* _Extract provided_
----------

RFR 8078143: java/lang/management/ThreadMXBean/AllThreadIds.java fails intermittently

Thu Apr 30 18:27:23 UTC 2015

On 30.4.2015 19:18, Martin Buchholz wrote:
> Tests that sleep can almost always be better written some other way.
> In this case, I would prefer busy-waiting with timeout until the
> expected condition becomes true.

The thing is that in case of a real issue with the thread counters we
a/ would be busy-waiting till the test times out (using an arbitrary 
delay is also problematic due to different performance of different 
machines running with different configurations)
b/ would get a rather confusing message about the test timing out at the end

-JB-

>
> Here's some code from jsr166 tck tests:
>
>      /**
>       * Spin-waits until sync.isQueued(t) becomes true.
>       */
>      void waitForQueuedThread(AbstractQueuedSynchronizer sync, Thread t) {
>          long startTime = System.nanoTime();
>          while (!sync.isQueued(t)) {
>              if (millisElapsedSince(startTime) > LONG_DELAY_MS)
>                  throw new AssertionFailedError("timed out");
>              Thread.yield();
>          }
>          assertTrue(t.isAlive());
>      }
>
>
> On Thu, Apr 30, 2015 at 7:25 AM, Jaroslav Bachorik
> <jaroslav.bachorik at oracle.com <mailto:jaroslav.bachorik at oracle.com>> wrote:
>
>     Please, review the following test change
>
>     Issue : https://bugs.openjdk.java.net/browse/JDK-8078143
>     Webrev: http://cr.openjdk.java.net/~jbachorik/8078143/webrev.00
>
>     The test fails intermittently due to inconsistent reporting of the
>     live threads number.It is related to
>     https://bugs.openjdk.java.net/browse/JDK-8021335 (or, better said,
>     caused by) - certain performance counters used for the thread
>     accounting are being updated under a mutex but are read without it -
>     and it can lead to stale data being reported. More details are
>     available in the linked issue and discussion.
>
>     Because of this it is not enough to join() a terminating thread to
>     make sure the numbers would be correct. Luckily enough, it seems to
>     be sufficient to wait for a short time before actually accessing the
>     counters to be able to get a consistent view. In this fix I opted
>     for a ridiculously huge interval of 500ms just to be sure.
>
>     Thanks,
>
>     -JB-
>
>

----------

* _Given information_
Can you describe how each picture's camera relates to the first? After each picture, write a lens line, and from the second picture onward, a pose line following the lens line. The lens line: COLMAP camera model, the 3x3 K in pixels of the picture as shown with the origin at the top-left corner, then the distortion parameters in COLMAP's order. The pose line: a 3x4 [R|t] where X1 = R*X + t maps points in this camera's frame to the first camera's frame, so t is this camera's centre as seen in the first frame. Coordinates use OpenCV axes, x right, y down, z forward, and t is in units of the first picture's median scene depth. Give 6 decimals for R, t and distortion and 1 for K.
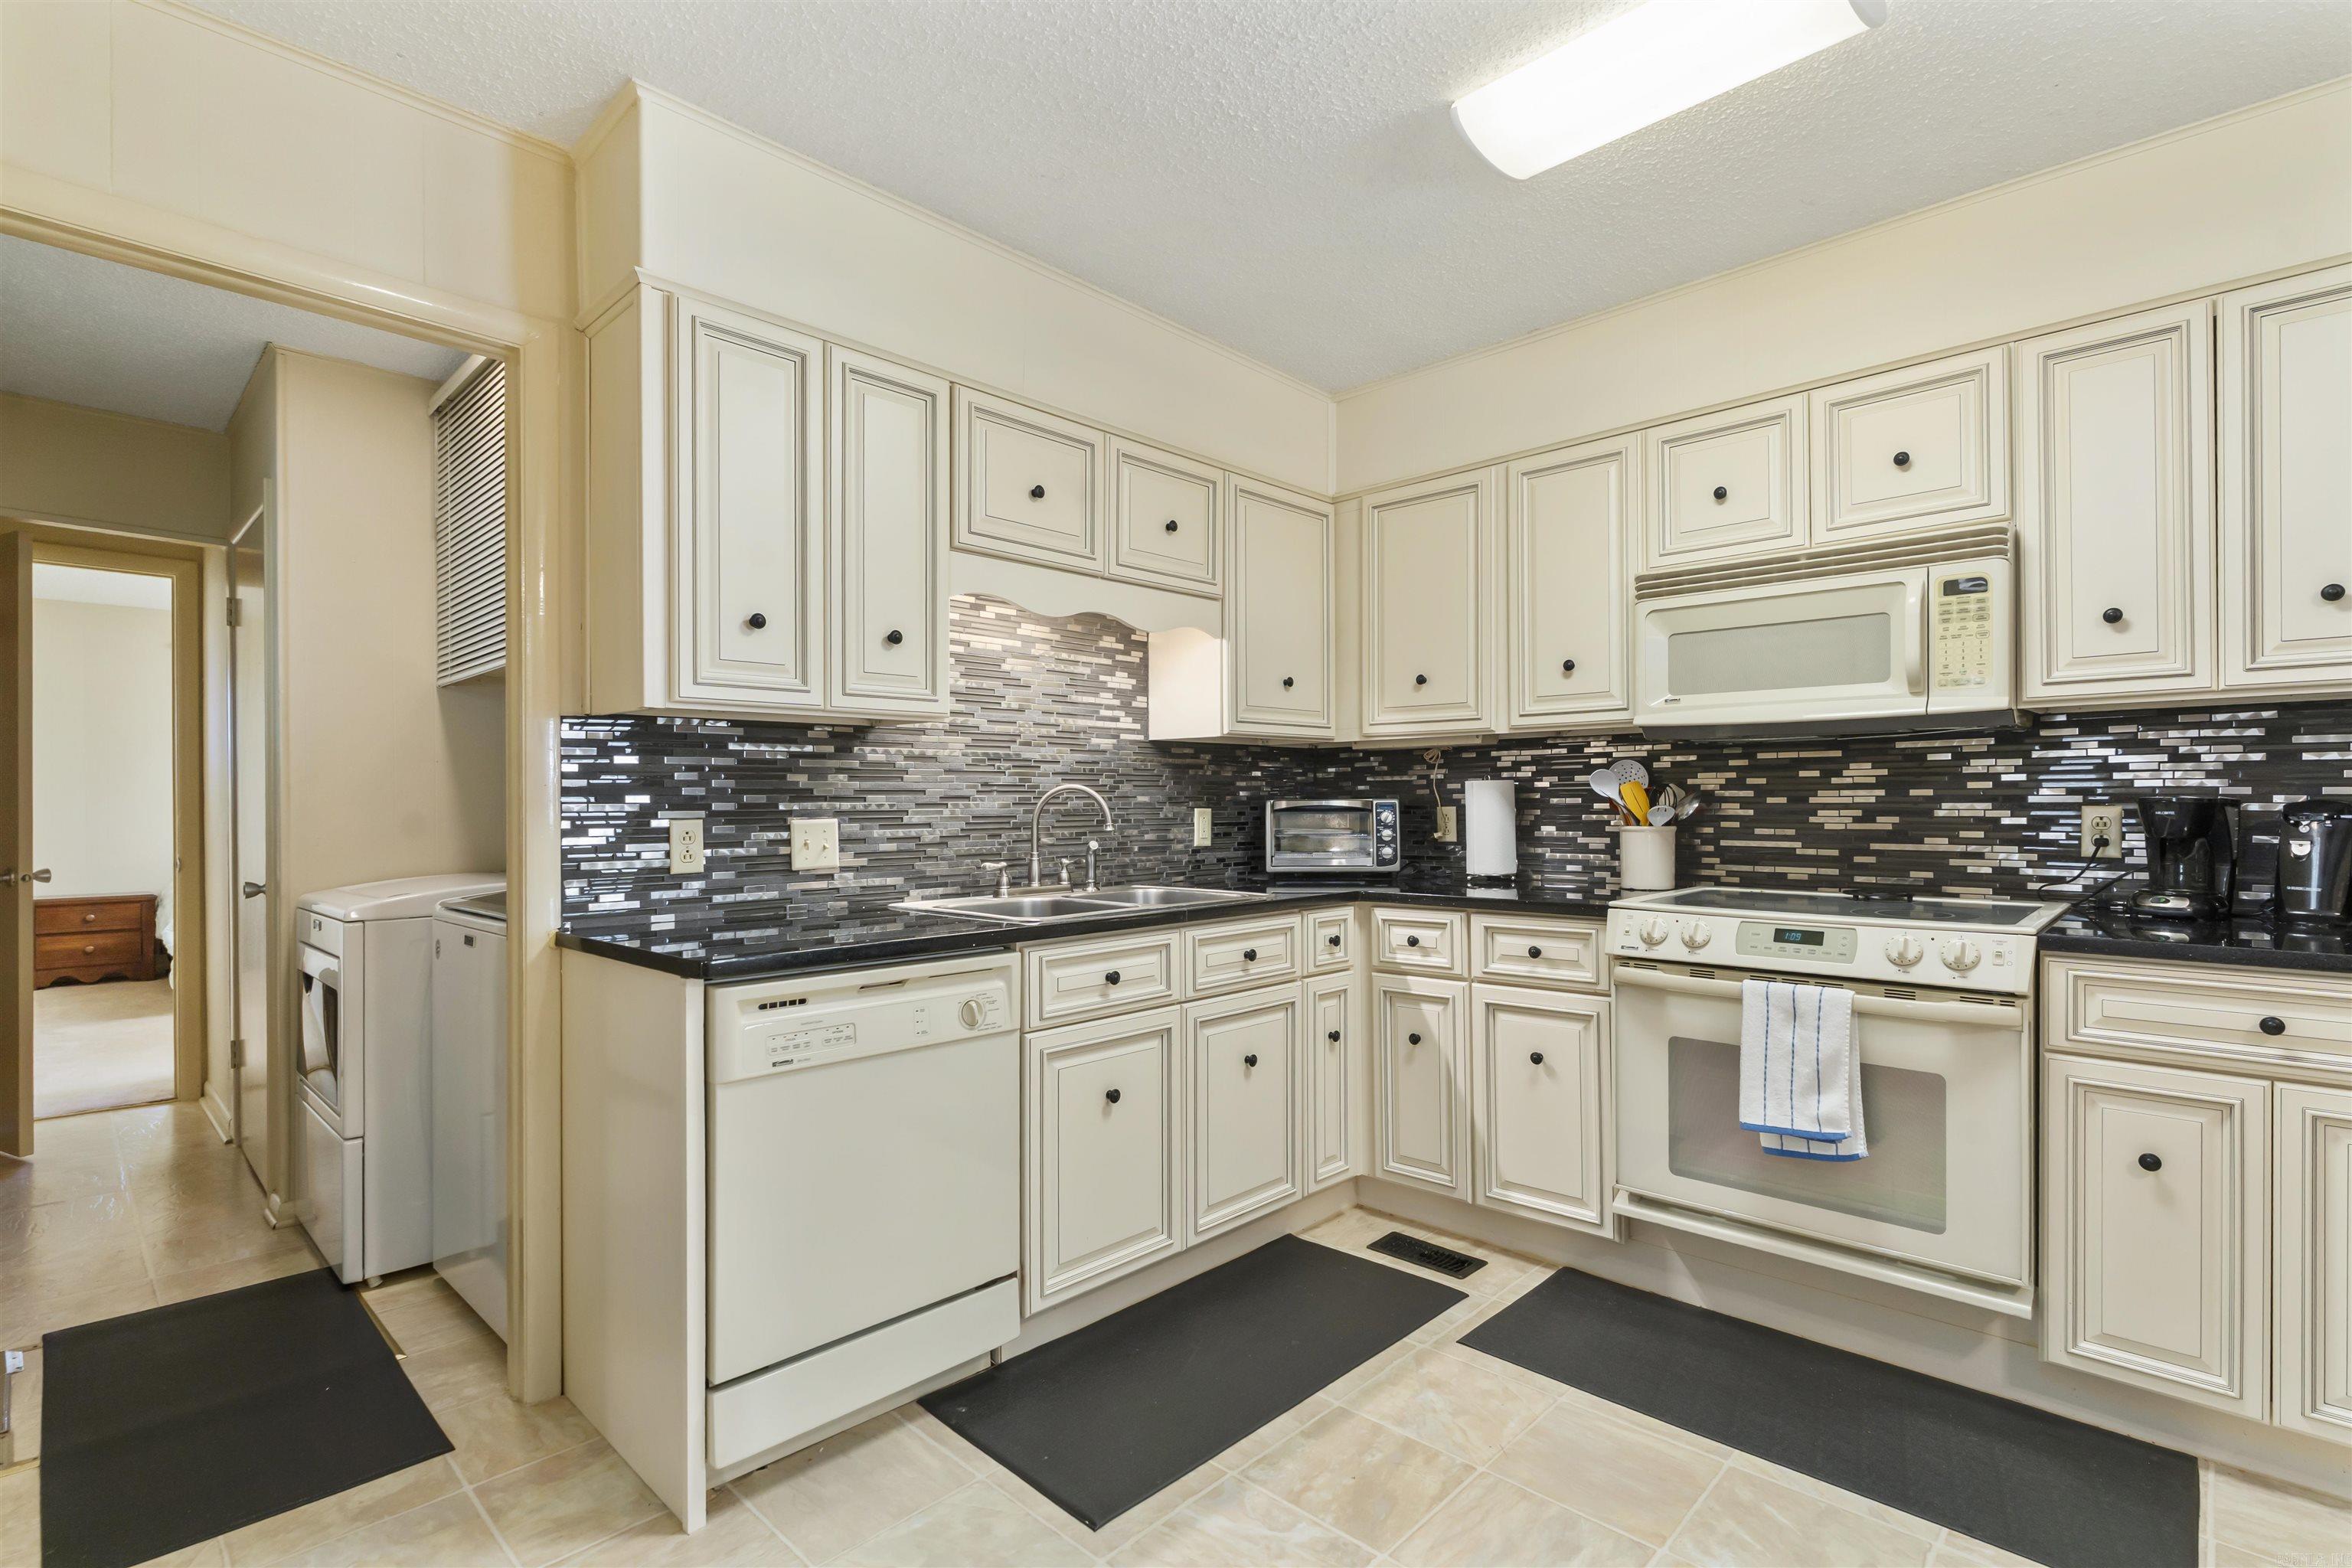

----------

* _Questions on the material_
• 1. In the code review thread, how long does the proposed fix wait before reading the thread counters?
• 2. Return the passage of the code review thread starting at "The thing is" and ending at "with different configurations)".

* _Completed exercise_
• 1. It waits 500ms before accessing the counters.

• 2.
The thing is that in case of a real issue with the thread counters we
a/ would be busy-waiting till the test times out (using an arbitrary 
delay is also problematic due to different performance of different 
machines running with different configurations)